Commonly, the first act of a horror movie will do two things, identify a threat and present a laundry list of characters to become victims in the second act. In the second act, secondary characters are picked off one by one until only the protagonist is left. The third act is a face off between the protagonist and the threat, a killer or monster, whatever the case may be.
Landis uses the customary three-act structure in An American Werewolf in London. However, he makes a departure from the traditional horror movie formula. Landis’ first act does not stray too far from the formula, a threat is definitely identified, in the form of a “wolf monster”, but it is killed at the end of the first act (15). The significant departure is that no laundry list of potential victims is given; instead most of the first act is dedicated to establishing and characterizing the relationship between David and his best friend Jack. This supports the second act premise that David is hallucinating from grief over Jack’s death.
The second act is where Landis makes his greatest departure from horror tradition. As mentioned earlier, David does not change until the second half of the act; therefore, he kills no one until halfway through the screenplay. Instead, horrific images from his dreams set up the carnage that is to come. The second half of the second act is simply one sequence after another of David in wolf form stalking and killing random victims. If Landis had spread these scenes out and interspersed them among the scenes in the first half of the act, the screenplay would have a more traditional structure but it would not support the subject as well as it does. As it stands, the screenplay depicts David succumbing to one night of madness in the second act and the third act is devoted to how he deals with what he has done. If the killing took place over a spread out period of time, the sense of madness would be lost and the urgency of David’s reaction the next day would be weakened.

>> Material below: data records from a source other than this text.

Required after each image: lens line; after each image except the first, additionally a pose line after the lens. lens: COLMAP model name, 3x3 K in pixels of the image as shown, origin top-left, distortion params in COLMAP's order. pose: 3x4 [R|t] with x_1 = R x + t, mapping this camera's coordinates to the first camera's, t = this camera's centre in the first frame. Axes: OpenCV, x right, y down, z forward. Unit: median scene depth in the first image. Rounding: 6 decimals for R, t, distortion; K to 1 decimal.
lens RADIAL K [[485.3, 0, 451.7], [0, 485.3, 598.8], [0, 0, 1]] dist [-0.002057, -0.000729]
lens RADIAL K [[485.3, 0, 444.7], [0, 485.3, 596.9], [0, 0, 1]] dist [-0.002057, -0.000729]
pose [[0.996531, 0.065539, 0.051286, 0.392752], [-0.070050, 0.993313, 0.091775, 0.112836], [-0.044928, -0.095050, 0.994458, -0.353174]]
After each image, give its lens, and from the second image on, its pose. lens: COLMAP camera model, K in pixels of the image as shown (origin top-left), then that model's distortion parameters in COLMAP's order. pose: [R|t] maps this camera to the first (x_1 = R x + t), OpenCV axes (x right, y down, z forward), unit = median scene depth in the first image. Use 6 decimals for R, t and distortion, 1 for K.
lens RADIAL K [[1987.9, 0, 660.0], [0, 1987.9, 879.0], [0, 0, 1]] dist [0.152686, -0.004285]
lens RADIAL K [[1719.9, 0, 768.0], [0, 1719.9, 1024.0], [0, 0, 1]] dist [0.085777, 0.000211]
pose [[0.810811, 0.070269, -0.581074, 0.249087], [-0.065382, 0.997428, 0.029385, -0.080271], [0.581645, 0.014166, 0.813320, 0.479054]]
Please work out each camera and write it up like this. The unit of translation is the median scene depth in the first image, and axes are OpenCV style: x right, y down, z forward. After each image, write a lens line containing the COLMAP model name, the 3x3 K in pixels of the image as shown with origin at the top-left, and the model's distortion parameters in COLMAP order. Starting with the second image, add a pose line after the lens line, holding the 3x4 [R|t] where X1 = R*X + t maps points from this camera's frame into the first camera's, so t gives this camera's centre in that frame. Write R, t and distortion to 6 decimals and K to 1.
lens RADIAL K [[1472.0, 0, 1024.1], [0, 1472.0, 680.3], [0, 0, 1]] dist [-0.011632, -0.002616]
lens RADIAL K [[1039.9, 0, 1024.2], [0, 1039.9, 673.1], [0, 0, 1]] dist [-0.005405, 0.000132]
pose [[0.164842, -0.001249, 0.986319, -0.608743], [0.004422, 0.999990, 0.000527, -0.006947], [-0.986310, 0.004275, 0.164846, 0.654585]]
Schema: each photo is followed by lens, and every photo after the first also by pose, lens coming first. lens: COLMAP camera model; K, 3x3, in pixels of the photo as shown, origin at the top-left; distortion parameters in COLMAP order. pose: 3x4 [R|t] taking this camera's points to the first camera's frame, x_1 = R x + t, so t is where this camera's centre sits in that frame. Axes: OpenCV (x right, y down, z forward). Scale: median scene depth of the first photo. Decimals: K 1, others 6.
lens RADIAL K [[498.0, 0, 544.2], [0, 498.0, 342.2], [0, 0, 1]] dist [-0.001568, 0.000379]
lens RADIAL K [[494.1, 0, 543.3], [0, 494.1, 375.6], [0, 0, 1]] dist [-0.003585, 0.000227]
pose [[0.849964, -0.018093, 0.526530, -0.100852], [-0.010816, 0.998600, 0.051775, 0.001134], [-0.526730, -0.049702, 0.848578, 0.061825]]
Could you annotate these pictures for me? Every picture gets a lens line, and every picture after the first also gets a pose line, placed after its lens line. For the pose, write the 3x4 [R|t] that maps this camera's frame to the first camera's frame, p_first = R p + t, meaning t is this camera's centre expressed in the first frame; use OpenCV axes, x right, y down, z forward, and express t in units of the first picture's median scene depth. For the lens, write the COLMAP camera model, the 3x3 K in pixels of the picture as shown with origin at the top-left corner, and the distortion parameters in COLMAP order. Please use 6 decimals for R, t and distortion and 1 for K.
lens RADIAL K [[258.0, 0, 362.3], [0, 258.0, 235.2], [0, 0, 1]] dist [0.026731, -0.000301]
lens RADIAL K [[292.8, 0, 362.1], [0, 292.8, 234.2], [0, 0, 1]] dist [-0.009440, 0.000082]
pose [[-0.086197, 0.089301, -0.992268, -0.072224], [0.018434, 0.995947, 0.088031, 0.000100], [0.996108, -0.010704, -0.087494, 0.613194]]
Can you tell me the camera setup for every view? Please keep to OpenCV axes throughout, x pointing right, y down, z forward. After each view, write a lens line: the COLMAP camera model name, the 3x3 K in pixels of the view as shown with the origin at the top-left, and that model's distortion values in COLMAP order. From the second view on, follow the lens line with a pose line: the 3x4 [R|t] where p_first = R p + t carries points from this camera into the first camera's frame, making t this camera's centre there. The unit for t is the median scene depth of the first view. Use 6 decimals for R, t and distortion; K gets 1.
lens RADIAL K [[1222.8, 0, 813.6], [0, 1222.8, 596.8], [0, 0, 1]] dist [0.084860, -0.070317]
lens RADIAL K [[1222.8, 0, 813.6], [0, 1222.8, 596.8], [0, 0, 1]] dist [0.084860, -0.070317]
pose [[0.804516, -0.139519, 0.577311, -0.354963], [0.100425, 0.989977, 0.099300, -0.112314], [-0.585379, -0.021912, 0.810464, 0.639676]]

A horror movie must have scares. If it does not the audience will be disappointed. The challenge of the horror screenplay is to communicate these scares to the mind of the reader. That is where style comes in. The screenwriter uses stylistic elements to set up the scare and to carry it through, or to build tension then release it. Landis has a unique way of doing this. He builds tension until the end of one scene and releases it the beginning of the next, then starts building it again.
The best example of this is at the end of the second act, when David is on his full moon killing spree. The wolf monster is stalking some derelicts outside. Landis builds tension by having one of the derelicts’ pet dog sense the wolf monster and bark and pull at his leash, then run off. The derelicts look into the darkness, tension building. “They strain their eyes – something is approaching them. They can just make out its size” (Landis 58). The scene ends with the dialogue “Mother Mary of God” (58) then cuts to “A train SCREECHES to halt. (A scare.)” (58). The actual scare, where the audience is supposed to scream and throw pop-corn into the air, is not until the beginning of the next scene and Landis labels it with a parenthetical. The label is necessary because the scare depends on a loud sound, this is a cue to the director about how these scene interconnect that might not be obvious from simply reading the action.
An American Werewolf in London is an excellent example of how a screenwriter can use conventional storytelling elements, common to all forms of writing, to create something that stands out as unique and unconventional. This is an important lesson for any screenwriter but especially for anyone writing in the horror genre, which is overrun with bland, unoriginal storytelling that relies heavily on formula.
What other horror movies defy convention while remaining true to the genre? How so?